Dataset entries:
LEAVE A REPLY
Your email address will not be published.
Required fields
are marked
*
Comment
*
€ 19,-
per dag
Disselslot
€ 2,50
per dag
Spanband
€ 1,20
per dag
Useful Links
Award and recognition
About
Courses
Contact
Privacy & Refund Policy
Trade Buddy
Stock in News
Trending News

* * *

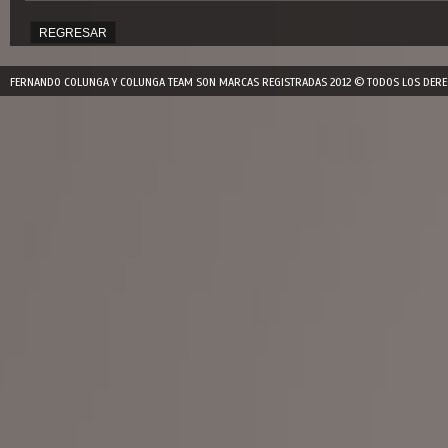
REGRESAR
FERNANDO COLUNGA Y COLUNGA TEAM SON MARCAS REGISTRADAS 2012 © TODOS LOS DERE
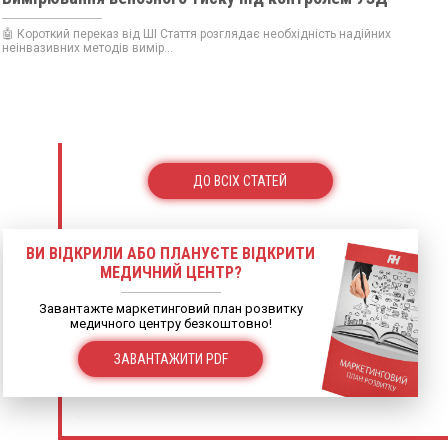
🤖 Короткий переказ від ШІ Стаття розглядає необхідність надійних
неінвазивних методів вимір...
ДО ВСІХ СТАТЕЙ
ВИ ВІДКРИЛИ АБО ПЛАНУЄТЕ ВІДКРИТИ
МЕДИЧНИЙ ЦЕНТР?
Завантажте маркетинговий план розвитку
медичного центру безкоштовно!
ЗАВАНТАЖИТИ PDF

...

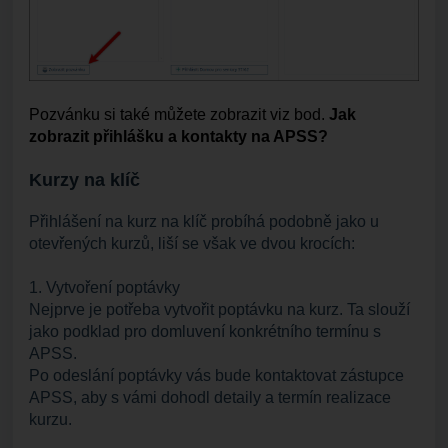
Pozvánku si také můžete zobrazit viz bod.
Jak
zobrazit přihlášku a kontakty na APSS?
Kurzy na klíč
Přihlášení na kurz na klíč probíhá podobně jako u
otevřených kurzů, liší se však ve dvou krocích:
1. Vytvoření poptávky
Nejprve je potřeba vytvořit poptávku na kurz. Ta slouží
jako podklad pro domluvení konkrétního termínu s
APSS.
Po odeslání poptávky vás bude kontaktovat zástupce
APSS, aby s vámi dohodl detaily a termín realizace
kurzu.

### About this exercise:
Every line that contains the string "poptávky" should be returned from the data.

### Task response:
1. Vytvoření poptávky
Po odeslání poptávky vás bude kontaktovat zástupce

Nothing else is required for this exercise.